### Study material
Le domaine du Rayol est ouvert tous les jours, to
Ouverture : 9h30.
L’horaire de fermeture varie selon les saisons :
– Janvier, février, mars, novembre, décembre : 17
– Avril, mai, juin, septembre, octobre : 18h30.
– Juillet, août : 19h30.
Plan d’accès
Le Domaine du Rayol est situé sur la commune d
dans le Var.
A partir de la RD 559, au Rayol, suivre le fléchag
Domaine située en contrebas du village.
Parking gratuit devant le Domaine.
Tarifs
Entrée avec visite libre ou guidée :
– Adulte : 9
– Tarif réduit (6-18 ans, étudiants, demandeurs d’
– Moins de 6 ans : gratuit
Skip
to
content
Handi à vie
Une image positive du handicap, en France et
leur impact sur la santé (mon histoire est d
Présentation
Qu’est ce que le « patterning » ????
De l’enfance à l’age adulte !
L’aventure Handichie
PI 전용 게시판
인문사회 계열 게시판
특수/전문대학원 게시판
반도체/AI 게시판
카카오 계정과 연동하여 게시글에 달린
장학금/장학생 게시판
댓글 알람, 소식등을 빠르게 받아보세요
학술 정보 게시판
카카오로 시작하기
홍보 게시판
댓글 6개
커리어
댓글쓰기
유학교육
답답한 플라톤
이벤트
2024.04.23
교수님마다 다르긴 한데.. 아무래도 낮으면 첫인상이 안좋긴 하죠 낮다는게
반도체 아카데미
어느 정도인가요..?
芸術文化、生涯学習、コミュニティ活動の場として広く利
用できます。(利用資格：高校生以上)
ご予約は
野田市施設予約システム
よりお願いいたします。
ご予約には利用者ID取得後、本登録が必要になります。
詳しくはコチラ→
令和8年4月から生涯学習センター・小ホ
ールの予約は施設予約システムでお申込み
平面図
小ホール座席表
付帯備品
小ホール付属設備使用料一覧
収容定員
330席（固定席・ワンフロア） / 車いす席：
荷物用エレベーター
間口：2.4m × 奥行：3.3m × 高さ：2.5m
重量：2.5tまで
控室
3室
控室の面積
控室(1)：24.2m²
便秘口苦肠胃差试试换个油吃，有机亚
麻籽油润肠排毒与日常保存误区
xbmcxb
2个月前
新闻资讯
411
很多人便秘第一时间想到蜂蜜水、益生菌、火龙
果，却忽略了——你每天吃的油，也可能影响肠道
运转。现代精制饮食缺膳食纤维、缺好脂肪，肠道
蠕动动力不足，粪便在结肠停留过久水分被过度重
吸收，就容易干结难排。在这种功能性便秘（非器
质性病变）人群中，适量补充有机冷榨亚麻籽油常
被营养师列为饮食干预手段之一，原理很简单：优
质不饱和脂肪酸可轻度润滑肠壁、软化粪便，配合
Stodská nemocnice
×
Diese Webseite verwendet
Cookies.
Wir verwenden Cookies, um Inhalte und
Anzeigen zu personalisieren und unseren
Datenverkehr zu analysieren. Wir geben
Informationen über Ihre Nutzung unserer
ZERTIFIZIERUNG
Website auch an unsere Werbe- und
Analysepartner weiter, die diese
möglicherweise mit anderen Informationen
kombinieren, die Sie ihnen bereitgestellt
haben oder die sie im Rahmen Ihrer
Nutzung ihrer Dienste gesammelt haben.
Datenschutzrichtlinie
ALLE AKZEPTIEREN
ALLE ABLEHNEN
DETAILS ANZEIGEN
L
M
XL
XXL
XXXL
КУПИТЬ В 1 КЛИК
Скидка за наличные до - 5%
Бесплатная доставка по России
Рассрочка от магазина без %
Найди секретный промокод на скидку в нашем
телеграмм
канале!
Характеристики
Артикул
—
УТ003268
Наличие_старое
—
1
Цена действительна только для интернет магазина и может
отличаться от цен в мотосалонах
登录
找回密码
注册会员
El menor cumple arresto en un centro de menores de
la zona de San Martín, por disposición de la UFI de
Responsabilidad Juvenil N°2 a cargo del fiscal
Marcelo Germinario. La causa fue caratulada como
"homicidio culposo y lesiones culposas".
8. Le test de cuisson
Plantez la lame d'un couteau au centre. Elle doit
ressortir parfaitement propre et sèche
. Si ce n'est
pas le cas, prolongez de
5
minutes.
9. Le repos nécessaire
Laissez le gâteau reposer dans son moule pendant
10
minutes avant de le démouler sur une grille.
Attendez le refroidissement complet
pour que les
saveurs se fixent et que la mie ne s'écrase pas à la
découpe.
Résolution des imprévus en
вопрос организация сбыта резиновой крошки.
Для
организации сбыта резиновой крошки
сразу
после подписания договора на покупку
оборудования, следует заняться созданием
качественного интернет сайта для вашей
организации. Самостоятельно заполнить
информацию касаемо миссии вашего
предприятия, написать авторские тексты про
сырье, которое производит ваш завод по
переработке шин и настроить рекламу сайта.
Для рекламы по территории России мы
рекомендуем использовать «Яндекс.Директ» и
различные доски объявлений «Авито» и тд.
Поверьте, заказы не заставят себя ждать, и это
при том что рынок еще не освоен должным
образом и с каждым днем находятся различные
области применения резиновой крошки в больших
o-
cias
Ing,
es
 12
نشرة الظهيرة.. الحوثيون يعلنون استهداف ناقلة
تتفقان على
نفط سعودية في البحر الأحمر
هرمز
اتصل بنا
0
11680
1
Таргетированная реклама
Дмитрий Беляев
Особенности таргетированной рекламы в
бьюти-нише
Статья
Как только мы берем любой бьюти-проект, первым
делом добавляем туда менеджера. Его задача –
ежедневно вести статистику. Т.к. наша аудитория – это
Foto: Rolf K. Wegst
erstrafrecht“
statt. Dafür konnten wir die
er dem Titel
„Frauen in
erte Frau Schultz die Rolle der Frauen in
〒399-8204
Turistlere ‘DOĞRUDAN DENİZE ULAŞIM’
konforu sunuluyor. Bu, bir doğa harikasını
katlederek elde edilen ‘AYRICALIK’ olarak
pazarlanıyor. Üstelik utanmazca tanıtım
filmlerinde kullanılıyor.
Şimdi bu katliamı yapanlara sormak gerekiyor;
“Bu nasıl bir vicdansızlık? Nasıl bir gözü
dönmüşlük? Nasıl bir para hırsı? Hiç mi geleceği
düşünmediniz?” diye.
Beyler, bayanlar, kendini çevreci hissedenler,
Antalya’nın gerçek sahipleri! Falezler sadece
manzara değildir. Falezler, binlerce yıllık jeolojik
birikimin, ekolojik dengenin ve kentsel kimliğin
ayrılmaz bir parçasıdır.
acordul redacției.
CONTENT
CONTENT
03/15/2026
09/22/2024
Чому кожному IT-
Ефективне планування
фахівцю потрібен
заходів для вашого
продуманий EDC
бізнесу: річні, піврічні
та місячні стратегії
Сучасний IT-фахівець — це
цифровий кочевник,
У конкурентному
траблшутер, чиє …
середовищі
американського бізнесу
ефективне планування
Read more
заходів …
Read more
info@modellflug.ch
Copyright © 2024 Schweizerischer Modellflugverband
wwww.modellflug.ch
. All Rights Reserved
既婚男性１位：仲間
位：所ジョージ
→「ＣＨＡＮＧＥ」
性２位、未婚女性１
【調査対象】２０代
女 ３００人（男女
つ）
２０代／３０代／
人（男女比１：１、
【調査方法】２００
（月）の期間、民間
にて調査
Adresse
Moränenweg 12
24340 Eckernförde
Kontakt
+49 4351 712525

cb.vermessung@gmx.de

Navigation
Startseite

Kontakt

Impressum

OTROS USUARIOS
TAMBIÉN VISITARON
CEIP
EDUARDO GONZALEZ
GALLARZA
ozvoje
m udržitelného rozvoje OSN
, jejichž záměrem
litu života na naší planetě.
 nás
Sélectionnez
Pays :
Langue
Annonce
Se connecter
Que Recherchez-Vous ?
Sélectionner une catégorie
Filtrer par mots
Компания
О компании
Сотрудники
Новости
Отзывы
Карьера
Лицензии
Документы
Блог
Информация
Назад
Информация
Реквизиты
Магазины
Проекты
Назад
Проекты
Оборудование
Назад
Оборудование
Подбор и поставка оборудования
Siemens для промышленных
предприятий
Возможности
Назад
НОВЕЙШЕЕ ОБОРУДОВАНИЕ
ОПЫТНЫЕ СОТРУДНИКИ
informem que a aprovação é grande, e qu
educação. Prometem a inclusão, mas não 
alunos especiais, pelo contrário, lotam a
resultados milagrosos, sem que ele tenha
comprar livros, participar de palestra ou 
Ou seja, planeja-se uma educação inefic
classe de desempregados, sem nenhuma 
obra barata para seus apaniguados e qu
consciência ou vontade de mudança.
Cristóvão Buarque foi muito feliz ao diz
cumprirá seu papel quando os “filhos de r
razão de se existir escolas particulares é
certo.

### Job item
Each line in the listing above from the one containing "교수님마다 다르긴 한데.. 아무래도 낮으면 첫인상이 안좋긴 하죠 낮다는게" through the one containing "Analysepartner weiter, die diese" should be repeated exactly, and no other line.

### Solution below
교수님마다 다르긴 한데.. 아무래도 낮으면 첫인상이 안좋긴 하죠 낮다는게
반도체 아카데미
어느 정도인가요..?
芸術文化、生涯学習、コミュニティ活動の場として広く利
用できます。(利用資格：高校生以上)
ご予約は
野田市施設予約システム
よりお願いいたします。
ご予約には利用者ID取得後、本登録が必要になります。
詳しくはコチラ→
令和8年4月から生涯学習センター・小ホ
ールの予約は施設予約システムでお申込み
平面図
小ホール座席表
付帯備品
小ホール付属設備使用料一覧
収容定員
330席（固定席・ワンフロア） / 車いす席：
荷物用エレベーター
間口：2.4m × 奥行：3.3m × 高さ：2.5m
重量：2.5tまで
控室
3室
控室の面積
控室(1)：24.2m²
便秘口苦肠胃差试试换个油吃，有机亚
麻籽油润肠排毒与日常保存误区
xbmcxb
2个月前
新闻资讯
411
很多人便秘第一时间想到蜂蜜水、益生菌、火龙
果，却忽略了——你每天吃的油，也可能影响肠道
运转。现代精制饮食缺膳食纤维、缺好脂肪，肠道
蠕动动力不足，粪便在结肠停留过久水分被过度重
吸收，就容易干结难排。在这种功能性便秘（非器
质性病变）人群中，适量补充有机冷榨亚麻籽油常
被营养师列为饮食干预手段之一，原理很简单：优
质不饱和脂肪酸可轻度润滑肠壁、软化粪便，配合
Stodská nemocnice
×
Diese Webseite verwendet
Cookies.
Wir verwenden Cookies, um Inhalte und
Anzeigen zu personalisieren und unseren
Datenverkehr zu analysieren. Wir geben
Informationen über Ihre Nutzung unserer
ZERTIFIZIERUNG
Website auch an unsere Werbe- und
Analysepartner weiter, die diese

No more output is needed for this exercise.